- **TEXTE DE LECTURE**:
⁂
Le cinquantenaire, otage de la diplomatie

Échaudée par le quinquennat « antirepentance » de Nicolas Sarkozy 1., l’Algérie voit d’un très bon œil l’élection de François Hollande, considéré depuis longtemps comme un ami. Le président Abdelaziz Bouteflika s’empresse d’ailleurs de le féliciter et lui exprime sa « pleine disponibilité à œuvrer [pour un] partenariat d’exception ». François Hollande compte justement se rendre fin décembre à Alger et il confie le soin de préparer ce rapprochement à son gouvernement. Laurent Fabius, ministre des Affaires étrangères, s’y déplace dès juillet. Lui succèdent quatre ministres qui abordent des dossiers clé : l’ouverture du pays à de gros investisseurs – Renault, Lafarge, Total –, l’octroi de 200 000 visas à l’Algérie… Et la signature d’un traité de coopération militaire qui permettra à la France de faire tourner son industrie d’armement. Paris a aussi besoin d’Alger sur la question des otages au Sahel et pour organiser une intervention militaire au Nord-Mali. Entre deux négociations, la mémoire s’invite : à l’occasion de sa venue, François Hollande pourrait reconnaître le massacre d’Algériens par les autorités françaises à Sétif, le 8 mai 1945. C’est dit, l’Histoire fera partie de la monnaie d’échange. François Hollande a d’ailleurs déjà lancé un signe d’apaisement mémoriel.
⁂
Entrées enregistrées
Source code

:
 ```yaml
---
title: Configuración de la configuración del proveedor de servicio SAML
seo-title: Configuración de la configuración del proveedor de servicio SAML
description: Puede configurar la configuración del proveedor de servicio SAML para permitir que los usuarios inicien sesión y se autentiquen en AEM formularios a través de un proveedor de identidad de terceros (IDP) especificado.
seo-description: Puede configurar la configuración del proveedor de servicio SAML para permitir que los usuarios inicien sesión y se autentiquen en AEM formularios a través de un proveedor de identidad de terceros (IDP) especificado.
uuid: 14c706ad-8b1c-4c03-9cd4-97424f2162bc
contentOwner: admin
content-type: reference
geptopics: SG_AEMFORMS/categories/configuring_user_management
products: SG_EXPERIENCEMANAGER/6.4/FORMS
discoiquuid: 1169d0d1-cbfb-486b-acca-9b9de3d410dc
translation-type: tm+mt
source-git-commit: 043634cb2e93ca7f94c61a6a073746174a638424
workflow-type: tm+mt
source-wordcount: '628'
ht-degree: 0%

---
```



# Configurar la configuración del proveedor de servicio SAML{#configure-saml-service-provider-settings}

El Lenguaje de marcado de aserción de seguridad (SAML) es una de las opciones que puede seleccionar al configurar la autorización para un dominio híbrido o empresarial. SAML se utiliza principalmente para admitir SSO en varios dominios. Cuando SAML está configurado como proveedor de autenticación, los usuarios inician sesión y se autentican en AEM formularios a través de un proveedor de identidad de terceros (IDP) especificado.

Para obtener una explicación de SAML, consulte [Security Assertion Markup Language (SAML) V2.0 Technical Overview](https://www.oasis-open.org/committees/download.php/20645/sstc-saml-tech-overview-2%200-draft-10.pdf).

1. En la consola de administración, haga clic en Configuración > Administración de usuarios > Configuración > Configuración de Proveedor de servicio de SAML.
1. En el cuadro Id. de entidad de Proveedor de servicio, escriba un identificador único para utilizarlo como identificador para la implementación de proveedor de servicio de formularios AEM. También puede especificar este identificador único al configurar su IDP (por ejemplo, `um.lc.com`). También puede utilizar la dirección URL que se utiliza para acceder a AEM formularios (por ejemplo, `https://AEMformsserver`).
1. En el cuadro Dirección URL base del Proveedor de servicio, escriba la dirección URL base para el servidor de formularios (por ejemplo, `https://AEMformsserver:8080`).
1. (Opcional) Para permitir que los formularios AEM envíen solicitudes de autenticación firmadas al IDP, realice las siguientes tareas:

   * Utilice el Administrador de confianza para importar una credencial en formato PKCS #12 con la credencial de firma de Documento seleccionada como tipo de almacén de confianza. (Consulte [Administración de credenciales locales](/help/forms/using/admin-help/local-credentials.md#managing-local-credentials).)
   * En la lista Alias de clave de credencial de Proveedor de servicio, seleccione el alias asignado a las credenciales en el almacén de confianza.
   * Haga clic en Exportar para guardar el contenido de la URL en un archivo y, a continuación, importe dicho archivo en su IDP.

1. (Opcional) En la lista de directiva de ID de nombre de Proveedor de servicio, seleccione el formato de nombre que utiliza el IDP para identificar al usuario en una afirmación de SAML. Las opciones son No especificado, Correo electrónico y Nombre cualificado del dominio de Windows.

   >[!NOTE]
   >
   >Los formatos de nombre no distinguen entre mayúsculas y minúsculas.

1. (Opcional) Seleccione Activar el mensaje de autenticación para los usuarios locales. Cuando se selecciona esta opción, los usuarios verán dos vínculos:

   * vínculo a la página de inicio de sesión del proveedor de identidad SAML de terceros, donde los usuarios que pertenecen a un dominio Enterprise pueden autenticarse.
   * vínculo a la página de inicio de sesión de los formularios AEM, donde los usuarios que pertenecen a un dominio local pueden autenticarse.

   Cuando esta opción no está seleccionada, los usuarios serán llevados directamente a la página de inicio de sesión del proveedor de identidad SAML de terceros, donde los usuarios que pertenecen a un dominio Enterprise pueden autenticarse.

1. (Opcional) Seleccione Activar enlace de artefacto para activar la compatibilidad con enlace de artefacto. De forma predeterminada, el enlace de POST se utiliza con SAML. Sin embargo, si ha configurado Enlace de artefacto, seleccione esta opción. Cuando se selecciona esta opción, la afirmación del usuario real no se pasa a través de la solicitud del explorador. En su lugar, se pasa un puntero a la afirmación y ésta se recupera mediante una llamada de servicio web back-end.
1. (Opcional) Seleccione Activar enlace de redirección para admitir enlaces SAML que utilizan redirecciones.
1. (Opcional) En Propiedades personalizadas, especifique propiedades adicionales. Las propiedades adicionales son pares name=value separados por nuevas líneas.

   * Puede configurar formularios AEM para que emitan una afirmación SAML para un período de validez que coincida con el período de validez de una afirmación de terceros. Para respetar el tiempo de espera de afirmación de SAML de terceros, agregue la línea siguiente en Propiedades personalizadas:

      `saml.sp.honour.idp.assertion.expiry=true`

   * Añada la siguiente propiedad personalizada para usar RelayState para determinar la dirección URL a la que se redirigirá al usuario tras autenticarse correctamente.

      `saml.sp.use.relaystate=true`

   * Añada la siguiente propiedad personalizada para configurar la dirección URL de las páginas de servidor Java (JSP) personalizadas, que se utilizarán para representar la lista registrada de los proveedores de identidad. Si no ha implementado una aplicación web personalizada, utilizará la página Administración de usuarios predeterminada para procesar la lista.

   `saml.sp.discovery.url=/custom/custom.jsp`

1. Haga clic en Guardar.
⁂
- **DÉTAILS DE L'EXERCICE**: Expliquez, s'il vous plaît, en une à trois phrases, pourquoi l'Algérie voit d'un très bon œil l'élection de François Hollande selon le texte de lecture. Les entrées forment un matériau distinct du texte de lecture.

- **RÉPONSE CI-DESSOUS**: L'Algérie a été échaudée par le quinquennat « antirepentance » de Nicolas Sarkozy. Elle considère en outre depuis longtemps François Hollande comme un ami, d'où son accueil très favorable à son élection.